## Task goal
How many lines in the material below contain the string "them", with case counting? Reply with the number only.

## Provided records
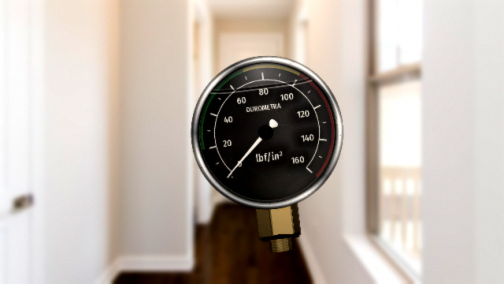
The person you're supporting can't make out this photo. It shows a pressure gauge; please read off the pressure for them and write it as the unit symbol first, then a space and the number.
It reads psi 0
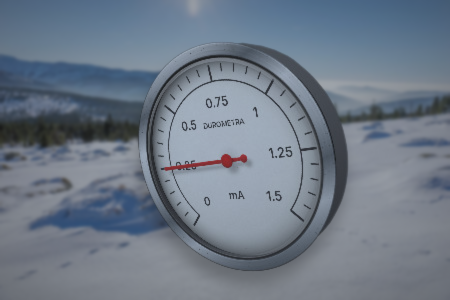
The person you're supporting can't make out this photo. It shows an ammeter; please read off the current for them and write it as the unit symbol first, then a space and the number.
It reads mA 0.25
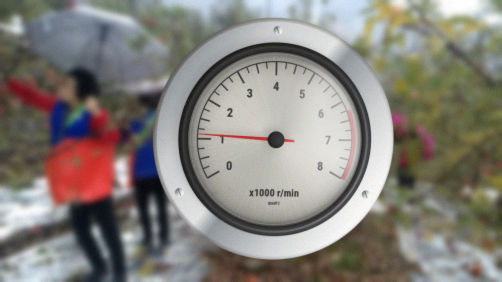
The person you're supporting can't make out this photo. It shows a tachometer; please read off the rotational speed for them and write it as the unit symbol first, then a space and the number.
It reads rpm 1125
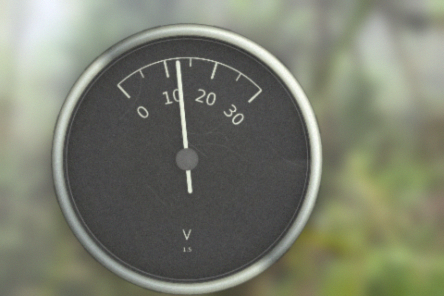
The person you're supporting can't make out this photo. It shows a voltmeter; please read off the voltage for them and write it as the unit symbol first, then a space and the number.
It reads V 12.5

* * *

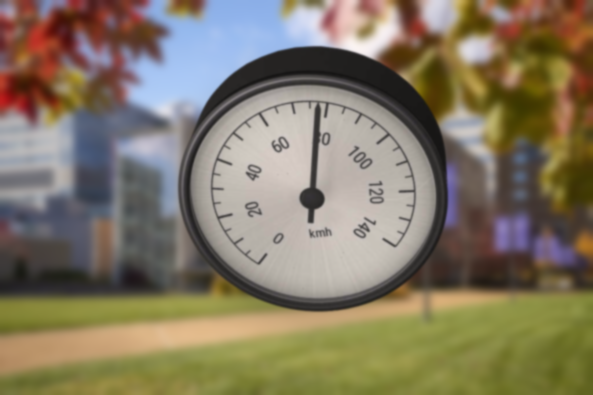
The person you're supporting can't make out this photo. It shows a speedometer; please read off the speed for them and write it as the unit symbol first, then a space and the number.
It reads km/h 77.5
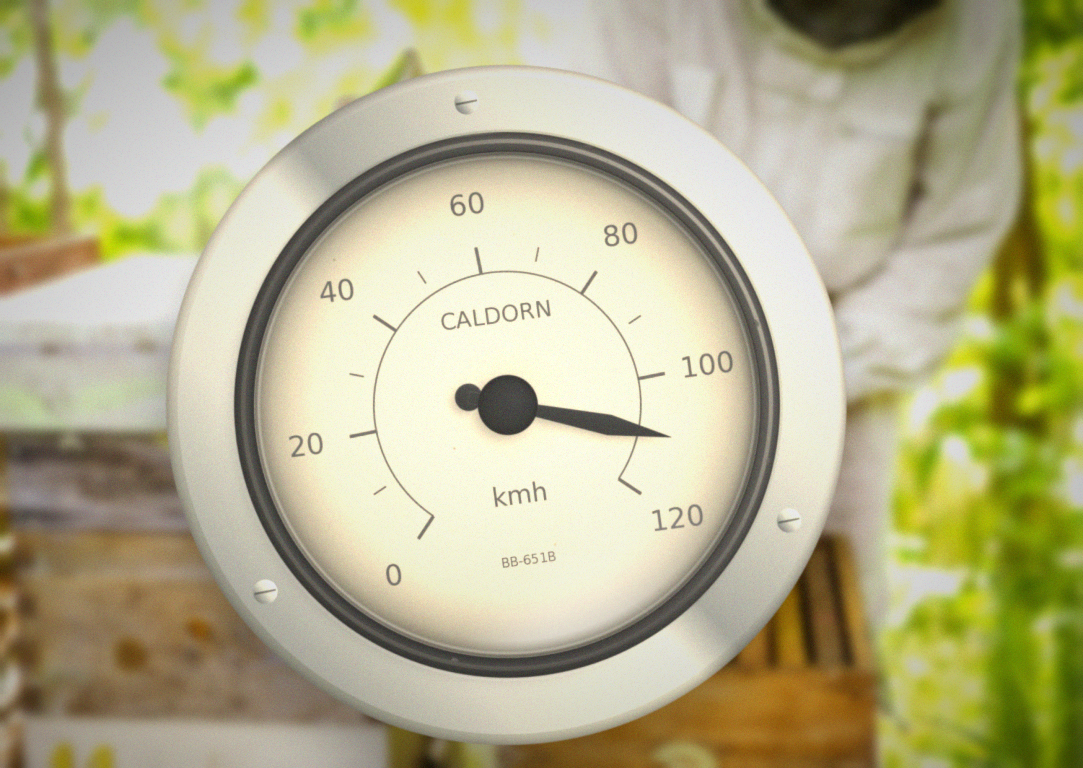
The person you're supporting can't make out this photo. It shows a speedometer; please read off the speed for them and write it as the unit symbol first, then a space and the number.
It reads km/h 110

## Solution to this problem
6